> _Exercise requirements_:
Write out the material exactly, from its first line through the line containing "Je veux m'abonner", with both of those lines included.

Saved entries:
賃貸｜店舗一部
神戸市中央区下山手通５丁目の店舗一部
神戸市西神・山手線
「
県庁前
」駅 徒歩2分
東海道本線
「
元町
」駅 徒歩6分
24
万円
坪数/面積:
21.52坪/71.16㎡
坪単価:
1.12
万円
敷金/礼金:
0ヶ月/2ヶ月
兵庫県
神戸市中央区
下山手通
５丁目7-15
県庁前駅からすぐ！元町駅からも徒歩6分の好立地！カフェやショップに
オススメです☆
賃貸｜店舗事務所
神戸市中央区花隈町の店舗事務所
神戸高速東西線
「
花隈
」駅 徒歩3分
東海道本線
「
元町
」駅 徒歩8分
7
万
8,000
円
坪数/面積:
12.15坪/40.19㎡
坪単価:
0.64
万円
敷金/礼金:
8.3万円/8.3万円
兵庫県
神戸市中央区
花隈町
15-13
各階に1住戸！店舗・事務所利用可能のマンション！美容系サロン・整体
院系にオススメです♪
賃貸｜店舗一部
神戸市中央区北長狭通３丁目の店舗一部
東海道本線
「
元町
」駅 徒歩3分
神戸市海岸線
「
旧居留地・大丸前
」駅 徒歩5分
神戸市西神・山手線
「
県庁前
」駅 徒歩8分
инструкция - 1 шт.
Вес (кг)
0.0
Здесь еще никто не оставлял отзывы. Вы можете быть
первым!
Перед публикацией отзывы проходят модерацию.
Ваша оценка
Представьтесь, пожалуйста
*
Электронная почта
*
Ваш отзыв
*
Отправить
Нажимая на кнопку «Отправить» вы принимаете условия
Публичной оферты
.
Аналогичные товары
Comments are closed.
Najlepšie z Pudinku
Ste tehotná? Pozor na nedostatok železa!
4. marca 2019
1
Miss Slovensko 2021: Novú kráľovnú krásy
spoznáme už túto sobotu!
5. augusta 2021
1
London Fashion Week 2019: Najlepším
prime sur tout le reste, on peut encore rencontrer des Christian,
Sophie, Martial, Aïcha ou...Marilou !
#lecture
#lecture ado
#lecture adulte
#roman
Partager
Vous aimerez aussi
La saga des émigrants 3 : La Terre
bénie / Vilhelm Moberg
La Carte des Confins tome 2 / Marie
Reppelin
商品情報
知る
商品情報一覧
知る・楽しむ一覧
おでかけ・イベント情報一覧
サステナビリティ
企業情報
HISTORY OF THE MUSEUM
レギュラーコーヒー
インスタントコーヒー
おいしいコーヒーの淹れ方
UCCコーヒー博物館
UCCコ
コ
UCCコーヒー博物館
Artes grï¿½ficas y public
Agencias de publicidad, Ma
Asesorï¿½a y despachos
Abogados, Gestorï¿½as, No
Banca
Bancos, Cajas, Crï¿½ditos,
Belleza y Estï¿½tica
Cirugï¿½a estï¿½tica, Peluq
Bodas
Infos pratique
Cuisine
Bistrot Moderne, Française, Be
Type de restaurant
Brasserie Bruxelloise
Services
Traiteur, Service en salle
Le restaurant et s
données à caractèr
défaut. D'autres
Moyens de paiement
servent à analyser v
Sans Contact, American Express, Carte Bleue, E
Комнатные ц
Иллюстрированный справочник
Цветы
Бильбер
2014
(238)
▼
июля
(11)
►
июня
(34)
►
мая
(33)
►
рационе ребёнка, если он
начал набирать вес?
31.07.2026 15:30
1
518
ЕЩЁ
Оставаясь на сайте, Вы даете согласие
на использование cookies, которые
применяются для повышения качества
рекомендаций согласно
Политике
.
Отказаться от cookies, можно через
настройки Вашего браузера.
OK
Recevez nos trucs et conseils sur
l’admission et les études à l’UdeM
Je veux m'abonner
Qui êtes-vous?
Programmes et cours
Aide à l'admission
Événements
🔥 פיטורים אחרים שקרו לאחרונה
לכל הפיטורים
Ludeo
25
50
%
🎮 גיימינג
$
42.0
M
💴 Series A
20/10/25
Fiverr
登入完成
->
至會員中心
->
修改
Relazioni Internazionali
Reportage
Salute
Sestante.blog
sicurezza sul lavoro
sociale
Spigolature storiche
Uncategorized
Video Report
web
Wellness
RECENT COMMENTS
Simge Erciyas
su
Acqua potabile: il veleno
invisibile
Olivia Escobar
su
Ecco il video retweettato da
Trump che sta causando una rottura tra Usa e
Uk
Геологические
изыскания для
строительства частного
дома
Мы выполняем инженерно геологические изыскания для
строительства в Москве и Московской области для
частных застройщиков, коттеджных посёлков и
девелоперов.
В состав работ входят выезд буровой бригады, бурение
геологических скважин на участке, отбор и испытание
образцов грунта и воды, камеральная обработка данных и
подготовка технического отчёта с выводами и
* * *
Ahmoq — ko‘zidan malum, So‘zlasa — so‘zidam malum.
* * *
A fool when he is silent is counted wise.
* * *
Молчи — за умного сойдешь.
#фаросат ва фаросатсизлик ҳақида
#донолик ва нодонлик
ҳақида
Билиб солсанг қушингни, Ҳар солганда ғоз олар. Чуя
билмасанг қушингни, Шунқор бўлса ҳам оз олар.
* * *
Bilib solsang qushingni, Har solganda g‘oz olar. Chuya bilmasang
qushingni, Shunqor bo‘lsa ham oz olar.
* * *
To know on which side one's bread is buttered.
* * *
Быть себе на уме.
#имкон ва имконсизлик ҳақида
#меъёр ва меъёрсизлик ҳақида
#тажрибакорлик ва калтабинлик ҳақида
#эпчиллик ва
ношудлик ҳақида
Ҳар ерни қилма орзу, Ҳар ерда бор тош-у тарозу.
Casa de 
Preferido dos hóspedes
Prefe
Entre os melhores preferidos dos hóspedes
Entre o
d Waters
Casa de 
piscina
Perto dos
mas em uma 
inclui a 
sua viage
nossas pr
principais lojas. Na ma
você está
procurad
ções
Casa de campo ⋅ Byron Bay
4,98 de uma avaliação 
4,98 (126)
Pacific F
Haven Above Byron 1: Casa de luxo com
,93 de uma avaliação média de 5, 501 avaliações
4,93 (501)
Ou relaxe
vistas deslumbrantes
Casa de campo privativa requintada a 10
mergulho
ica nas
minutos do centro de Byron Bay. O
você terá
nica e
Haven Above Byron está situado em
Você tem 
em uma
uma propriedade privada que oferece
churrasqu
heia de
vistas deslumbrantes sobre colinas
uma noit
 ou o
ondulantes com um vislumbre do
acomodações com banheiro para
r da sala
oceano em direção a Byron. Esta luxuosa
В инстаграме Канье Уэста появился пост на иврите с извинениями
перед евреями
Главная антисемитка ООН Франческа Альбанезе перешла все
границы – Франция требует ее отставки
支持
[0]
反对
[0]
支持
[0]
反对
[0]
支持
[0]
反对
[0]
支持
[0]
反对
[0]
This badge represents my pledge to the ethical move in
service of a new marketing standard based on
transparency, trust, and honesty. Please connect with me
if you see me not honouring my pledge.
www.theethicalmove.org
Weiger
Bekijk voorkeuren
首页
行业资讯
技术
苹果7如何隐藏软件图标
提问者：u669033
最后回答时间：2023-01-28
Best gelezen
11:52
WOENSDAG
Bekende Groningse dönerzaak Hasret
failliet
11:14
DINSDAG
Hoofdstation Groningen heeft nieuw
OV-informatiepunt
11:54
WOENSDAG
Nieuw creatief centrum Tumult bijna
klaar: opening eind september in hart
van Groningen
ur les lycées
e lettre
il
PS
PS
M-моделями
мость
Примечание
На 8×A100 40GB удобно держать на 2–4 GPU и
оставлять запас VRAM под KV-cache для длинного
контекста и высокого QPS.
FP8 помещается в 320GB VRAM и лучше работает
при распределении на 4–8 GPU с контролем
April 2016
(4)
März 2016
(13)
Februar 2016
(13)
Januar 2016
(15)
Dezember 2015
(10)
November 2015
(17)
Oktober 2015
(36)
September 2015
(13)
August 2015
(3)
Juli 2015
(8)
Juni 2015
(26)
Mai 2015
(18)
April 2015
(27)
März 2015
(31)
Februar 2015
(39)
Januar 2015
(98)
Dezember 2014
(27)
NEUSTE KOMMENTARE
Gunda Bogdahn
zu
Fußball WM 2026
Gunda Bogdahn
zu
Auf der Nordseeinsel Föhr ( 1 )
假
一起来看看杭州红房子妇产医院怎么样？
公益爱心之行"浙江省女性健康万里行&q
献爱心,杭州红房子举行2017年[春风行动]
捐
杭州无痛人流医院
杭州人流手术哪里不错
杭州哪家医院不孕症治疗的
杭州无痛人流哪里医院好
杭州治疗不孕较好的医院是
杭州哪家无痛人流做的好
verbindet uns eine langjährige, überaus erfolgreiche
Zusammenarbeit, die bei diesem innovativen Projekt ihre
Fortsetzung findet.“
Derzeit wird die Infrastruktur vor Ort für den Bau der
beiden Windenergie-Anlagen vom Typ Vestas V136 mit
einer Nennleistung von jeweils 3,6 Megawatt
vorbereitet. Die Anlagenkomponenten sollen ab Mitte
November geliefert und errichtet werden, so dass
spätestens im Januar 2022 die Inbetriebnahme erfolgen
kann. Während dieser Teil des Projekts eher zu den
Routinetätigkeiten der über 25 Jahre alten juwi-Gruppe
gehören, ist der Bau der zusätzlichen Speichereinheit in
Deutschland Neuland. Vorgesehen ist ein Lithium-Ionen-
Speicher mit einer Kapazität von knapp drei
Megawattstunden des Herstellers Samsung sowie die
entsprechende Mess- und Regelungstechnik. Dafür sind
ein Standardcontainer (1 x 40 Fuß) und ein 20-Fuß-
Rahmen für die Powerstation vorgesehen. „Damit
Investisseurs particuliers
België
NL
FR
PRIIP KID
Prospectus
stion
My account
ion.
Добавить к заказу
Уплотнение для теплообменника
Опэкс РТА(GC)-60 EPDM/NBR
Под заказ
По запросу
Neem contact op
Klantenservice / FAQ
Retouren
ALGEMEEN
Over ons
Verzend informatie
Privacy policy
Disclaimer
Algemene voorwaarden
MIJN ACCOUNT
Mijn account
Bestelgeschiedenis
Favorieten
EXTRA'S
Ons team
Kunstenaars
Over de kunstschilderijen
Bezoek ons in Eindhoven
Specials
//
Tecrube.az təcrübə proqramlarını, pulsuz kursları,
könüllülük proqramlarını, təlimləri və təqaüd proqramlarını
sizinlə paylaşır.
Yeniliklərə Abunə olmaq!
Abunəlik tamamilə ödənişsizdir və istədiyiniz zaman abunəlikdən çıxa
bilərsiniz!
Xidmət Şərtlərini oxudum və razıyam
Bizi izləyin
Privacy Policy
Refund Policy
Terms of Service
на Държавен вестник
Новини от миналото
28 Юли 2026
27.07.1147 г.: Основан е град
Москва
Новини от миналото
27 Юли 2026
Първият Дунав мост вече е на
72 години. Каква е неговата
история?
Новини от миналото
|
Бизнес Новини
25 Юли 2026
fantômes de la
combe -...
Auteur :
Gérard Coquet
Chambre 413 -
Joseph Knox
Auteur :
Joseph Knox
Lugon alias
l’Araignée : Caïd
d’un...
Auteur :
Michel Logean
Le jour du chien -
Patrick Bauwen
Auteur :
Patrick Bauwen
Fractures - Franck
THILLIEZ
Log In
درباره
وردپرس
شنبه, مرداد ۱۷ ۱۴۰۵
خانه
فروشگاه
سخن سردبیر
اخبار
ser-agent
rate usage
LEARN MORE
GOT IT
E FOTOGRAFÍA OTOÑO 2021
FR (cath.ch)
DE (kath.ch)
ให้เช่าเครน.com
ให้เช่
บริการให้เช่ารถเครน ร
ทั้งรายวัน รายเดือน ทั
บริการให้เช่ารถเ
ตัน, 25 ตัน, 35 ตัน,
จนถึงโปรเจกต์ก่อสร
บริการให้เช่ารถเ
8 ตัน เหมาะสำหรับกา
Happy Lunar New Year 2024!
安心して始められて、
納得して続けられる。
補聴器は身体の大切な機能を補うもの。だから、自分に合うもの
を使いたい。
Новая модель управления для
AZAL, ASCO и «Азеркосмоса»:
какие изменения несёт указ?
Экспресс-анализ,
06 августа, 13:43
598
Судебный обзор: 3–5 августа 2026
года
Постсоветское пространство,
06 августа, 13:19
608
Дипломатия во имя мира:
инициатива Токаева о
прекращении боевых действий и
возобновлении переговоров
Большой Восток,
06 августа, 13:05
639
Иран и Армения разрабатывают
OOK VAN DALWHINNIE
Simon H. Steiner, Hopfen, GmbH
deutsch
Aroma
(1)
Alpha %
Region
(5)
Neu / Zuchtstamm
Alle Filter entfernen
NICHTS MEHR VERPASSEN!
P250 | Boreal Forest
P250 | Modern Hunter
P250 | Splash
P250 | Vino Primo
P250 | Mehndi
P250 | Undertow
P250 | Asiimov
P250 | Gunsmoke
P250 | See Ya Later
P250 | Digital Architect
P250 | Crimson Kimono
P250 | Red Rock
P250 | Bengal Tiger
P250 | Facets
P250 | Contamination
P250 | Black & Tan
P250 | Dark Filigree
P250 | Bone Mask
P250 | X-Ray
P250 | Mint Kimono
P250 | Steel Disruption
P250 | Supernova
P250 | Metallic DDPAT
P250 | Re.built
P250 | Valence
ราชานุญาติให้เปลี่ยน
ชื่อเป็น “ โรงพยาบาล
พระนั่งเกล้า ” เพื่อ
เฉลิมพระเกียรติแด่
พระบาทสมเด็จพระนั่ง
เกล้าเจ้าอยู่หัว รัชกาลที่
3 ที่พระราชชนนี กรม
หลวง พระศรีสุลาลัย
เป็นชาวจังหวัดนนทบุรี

> _Solved exercise_:
賃貸｜店舗一部
神戸市中央区下山手通５丁目の店舗一部
神戸市西神・山手線
「
県庁前
」駅 徒歩2分
東海道本線
「
元町
」駅 徒歩6分
24
万円
坪数/面積:
21.52坪/71.16㎡
坪単価:
1.12
万円
敷金/礼金:
0ヶ月/2ヶ月
兵庫県
神戸市中央区
下山手通
５丁目7-15
県庁前駅からすぐ！元町駅からも徒歩6分の好立地！カフェやショップに
オススメです☆
賃貸｜店舗事務所
神戸市中央区花隈町の店舗事務所
神戸高速東西線
「
花隈
」駅 徒歩3分
東海道本線
「
元町
」駅 徒歩8分
7
万
8,000
円
坪数/面積:
12.15坪/40.19㎡
坪単価:
0.64
万円
敷金/礼金:
8.3万円/8.3万円
兵庫県
神戸市中央区
花隈町
15-13
各階に1住戸！店舗・事務所利用可能のマンション！美容系サロン・整体
院系にオススメです♪
賃貸｜店舗一部
神戸市中央区北長狭通３丁目の店舗一部
東海道本線
「
元町
」駅 徒歩3分
神戸市海岸線
「
旧居留地・大丸前
」駅 徒歩5分
神戸市西神・山手線
「
県庁前
」駅 徒歩8分
инструкция - 1 шт.
Вес (кг)
0.0
Здесь еще никто не оставлял отзывы. Вы можете быть
первым!
Перед публикацией отзывы проходят модерацию.
Ваша оценка
Представьтесь, пожалуйста
*
Электронная почта
*
Ваш отзыв
*
Отправить
Нажимая на кнопку «Отправить» вы принимаете условия
Публичной оферты
.
Аналогичные товары
Comments are closed.
Najlepšie z Pudinku
Ste tehotná? Pozor na nedostatok železa!
4. marca 2019
1
Miss Slovensko 2021: Novú kráľovnú krásy
spoznáme už túto sobotu!
5. augusta 2021
1
London Fashion Week 2019: Najlepším
prime sur tout le reste, on peut encore rencontrer des Christian,
Sophie, Martial, Aïcha ou...Marilou !
#lecture
#lecture ado
#lecture adulte
#roman
Partager
Vous aimerez aussi
La saga des émigrants 3 : La Terre
bénie / Vilhelm Moberg
La Carte des Confins tome 2 / Marie
Reppelin
商品情報
知る
商品情報一覧
知る・楽しむ一覧
おでかけ・イベント情報一覧
サステナビリティ
企業情報
HISTORY OF THE MUSEUM
レギュラーコーヒー
インスタントコーヒー
おいしいコーヒーの淹れ方
UCCコーヒー博物館
UCCコ
コ
UCCコーヒー博物館
Artes grï¿½ficas y public
Agencias de publicidad, Ma
Asesorï¿½a y despachos
Abogados, Gestorï¿½as, No
Banca
Bancos, Cajas, Crï¿½ditos,
Belleza y Estï¿½tica
Cirugï¿½a estï¿½tica, Peluq
Bodas
Infos pratique
Cuisine
Bistrot Moderne, Française, Be
Type de restaurant
Brasserie Bruxelloise
Services
Traiteur, Service en salle
Le restaurant et s
données à caractèr
défaut. D'autres
Moyens de paiement
servent à analyser v
Sans Contact, American Express, Carte Bleue, E
Комнатные ц
Иллюстрированный справочник
Цветы
Бильбер
2014
(238)
▼
июля
(11)
►
июня
(34)
►
мая
(33)
►
рационе ребёнка, если он
начал набирать вес?
31.07.2026 15:30
1
518
ЕЩЁ
Оставаясь на сайте, Вы даете согласие
на использование cookies, которые
применяются для повышения качества
рекомендаций согласно
Политике
.
Отказаться от cookies, можно через
настройки Вашего браузера.
OK
Recevez nos trucs et conseils sur
l’admission et les études à l’UdeM
Je veux m'abonner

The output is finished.